→ **TASK PROMPT**
Swap "land cover" for "ground cover" in the entries, starting at the beginning of the entries and ending at the line containing "5L0 0V264H264V155L215 131L203", and give those lines again with nothing else changed and the pictures left out.

::::::

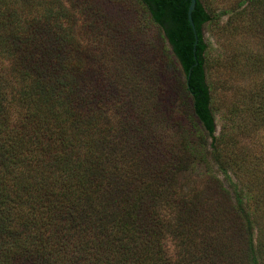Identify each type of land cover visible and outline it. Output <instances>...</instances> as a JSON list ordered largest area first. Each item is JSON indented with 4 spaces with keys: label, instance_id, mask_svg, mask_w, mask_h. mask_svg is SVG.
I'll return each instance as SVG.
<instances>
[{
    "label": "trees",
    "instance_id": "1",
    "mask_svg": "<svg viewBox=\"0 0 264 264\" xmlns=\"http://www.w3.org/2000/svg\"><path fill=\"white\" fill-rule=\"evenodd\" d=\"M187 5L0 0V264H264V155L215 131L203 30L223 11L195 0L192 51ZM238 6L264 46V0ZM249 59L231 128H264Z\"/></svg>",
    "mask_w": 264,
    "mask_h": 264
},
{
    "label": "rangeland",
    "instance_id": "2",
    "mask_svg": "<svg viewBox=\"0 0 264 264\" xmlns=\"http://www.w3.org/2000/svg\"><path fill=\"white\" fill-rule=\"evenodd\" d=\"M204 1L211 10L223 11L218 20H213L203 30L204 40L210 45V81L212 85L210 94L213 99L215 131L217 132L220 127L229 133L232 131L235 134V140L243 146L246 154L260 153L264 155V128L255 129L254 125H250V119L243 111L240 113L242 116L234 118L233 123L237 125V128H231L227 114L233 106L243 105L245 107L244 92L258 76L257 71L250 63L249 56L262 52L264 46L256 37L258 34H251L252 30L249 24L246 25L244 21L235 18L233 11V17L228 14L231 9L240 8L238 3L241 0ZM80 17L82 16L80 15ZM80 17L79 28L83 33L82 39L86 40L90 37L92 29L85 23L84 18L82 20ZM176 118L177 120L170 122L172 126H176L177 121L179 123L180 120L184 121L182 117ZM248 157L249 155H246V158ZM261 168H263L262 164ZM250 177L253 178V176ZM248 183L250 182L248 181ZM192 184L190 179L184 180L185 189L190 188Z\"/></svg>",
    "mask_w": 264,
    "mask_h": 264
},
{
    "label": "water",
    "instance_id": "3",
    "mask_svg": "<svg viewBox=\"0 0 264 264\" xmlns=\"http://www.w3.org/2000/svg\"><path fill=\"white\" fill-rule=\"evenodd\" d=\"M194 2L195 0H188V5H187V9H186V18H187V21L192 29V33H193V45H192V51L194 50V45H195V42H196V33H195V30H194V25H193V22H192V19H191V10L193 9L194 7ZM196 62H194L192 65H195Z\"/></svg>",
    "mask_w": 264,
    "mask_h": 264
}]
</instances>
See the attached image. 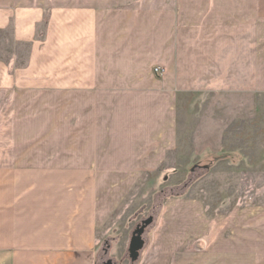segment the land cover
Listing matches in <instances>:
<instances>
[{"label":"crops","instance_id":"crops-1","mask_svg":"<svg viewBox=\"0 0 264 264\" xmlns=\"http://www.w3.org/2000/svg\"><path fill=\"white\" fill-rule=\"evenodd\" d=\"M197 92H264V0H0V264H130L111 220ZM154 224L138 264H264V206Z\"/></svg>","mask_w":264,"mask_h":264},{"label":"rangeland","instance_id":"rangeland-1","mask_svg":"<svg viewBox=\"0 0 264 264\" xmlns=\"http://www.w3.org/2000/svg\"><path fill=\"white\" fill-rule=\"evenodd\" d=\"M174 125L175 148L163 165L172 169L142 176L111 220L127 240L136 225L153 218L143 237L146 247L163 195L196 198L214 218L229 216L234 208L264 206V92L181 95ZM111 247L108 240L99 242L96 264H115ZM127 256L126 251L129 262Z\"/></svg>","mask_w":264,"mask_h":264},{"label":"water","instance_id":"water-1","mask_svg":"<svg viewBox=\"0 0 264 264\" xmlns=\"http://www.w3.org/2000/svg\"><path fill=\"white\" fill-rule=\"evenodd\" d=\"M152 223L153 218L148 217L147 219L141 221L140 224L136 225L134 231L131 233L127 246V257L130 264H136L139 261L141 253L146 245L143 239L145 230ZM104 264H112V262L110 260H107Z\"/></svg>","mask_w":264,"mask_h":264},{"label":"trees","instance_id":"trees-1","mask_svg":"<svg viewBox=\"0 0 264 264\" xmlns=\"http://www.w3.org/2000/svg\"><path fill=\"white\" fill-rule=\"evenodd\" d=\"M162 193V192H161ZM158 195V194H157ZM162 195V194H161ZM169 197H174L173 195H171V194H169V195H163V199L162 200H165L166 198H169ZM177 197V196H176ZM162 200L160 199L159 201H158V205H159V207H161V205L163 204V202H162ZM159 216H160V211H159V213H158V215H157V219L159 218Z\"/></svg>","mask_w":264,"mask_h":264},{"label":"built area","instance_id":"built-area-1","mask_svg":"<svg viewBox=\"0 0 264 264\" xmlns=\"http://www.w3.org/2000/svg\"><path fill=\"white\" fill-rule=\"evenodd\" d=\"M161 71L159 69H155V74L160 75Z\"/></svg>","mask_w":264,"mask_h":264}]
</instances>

::::::

→ **TASK ANSWER**
Identify each type of ground cover visible and outline it. Output <instances>...</instances> as a JSON list ordered largest area first. Each item is JSON indented with 4 spaces with keys: label, instance_id, mask_svg, mask_w, mask_h. mask_svg is SVG.
I'll return each instance as SVG.
<instances>
[{
    "label": "trees",
    "instance_id": "1",
    "mask_svg": "<svg viewBox=\"0 0 264 264\" xmlns=\"http://www.w3.org/2000/svg\"><path fill=\"white\" fill-rule=\"evenodd\" d=\"M187 5L0 0V264H264V155L215 131L203 30L223 11L195 0L192 51ZM238 6L264 46V0ZM249 59L231 128H264Z\"/></svg>",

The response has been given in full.